## Task goal
Locate each line in the records containing "信息内容". Copy it.

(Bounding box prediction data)
•••
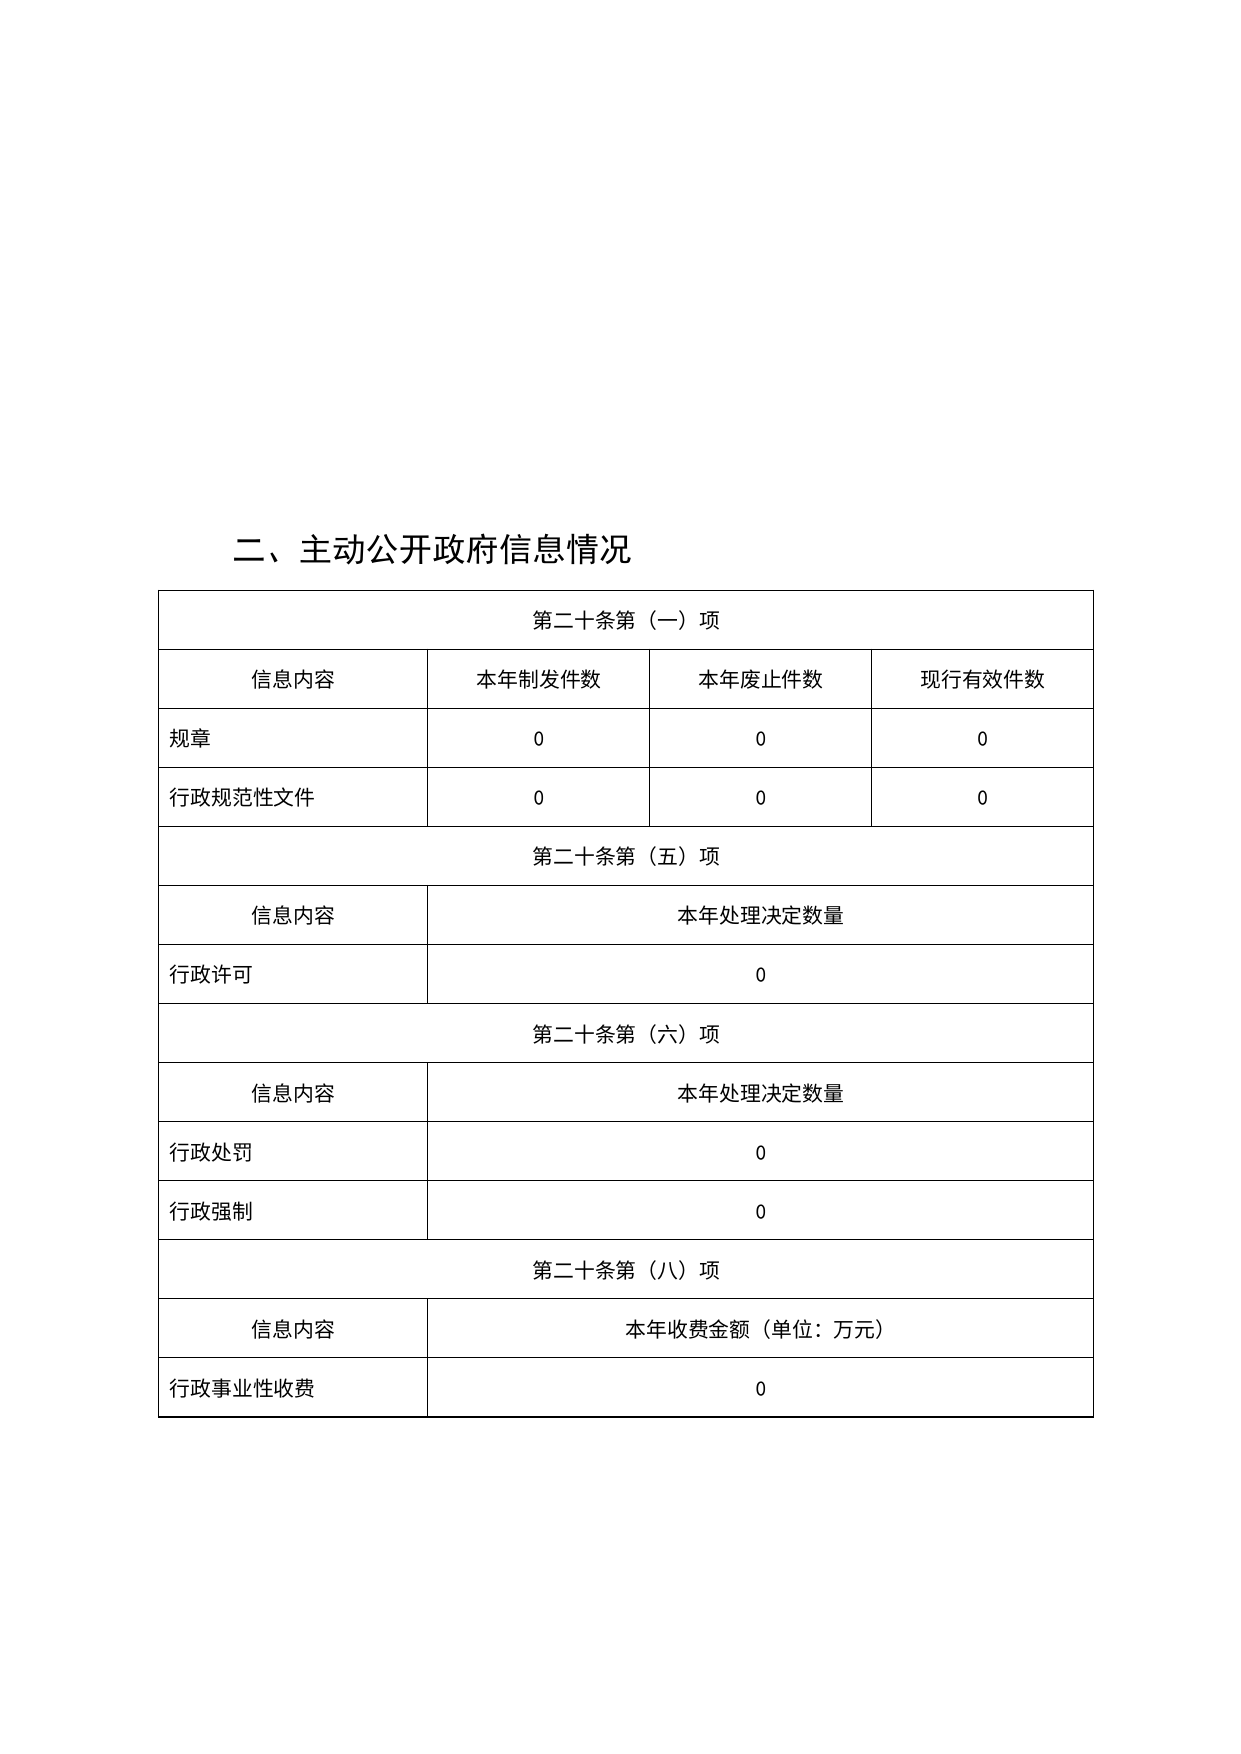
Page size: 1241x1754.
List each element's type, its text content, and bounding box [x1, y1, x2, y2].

table_cell 现行有效件数 [872, 650, 1093, 708]
table_cell 信息内容 [159, 886, 427, 944]
table_cell 信息内容 [159, 1299, 427, 1357]
table_cell 第二十条第（八）项 [159, 1240, 1093, 1298]
table_cell 本年废止件数 [650, 650, 871, 708]
table_cell 行政事业性收费 [159, 1358, 427, 1416]
table_cell 0 [428, 768, 649, 826]
text 二、主动公开政府信息情况 [165, 515, 1087, 573]
table_cell 本年处理决定数量 [428, 1063, 1093, 1121]
table_cell 0 [428, 945, 1093, 1003]
table_cell 第二十条第（六）项 [159, 1004, 1093, 1062]
table_cell 规章 [159, 709, 427, 767]
table_cell 0 [650, 709, 871, 767]
table_cell 第二十条第（五）项 [159, 827, 1093, 885]
table_cell 本年处理决定数量 [428, 886, 1093, 944]
table_cell 本年收费金额（单位：万元） [428, 1299, 1093, 1357]
table_cell 行政处罚 [159, 1122, 427, 1180]
table_cell 0 [872, 709, 1093, 767]
table_cell 0 [428, 1181, 1093, 1239]
table_cell 行政强制 [159, 1181, 427, 1239]
table_cell 本年制发件数 [428, 650, 649, 708]
table_cell 0 [428, 709, 649, 767]
table_cell 0 [428, 1122, 1093, 1180]
table_cell 行政许可 [159, 945, 427, 1003]
table_header 第二十条第（一）项 [159, 591, 1093, 648]
table_cell 0 [428, 1358, 1093, 1416]
table_cell 0 [872, 768, 1093, 826]
table_cell 信息内容 [159, 650, 427, 708]
table_cell 信息内容 [159, 1063, 427, 1121]
table_cell 0 [650, 768, 871, 826]
table_cell 行政规范性文件 [159, 768, 427, 826]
•••
## Written response
table_cell 信息内容 [159, 886, 427, 944]
table_cell 信息内容 [159, 1299, 427, 1357]
table_cell 信息内容 [159, 650, 427, 708]
table_cell 信息内容 [159, 1063, 427, 1121]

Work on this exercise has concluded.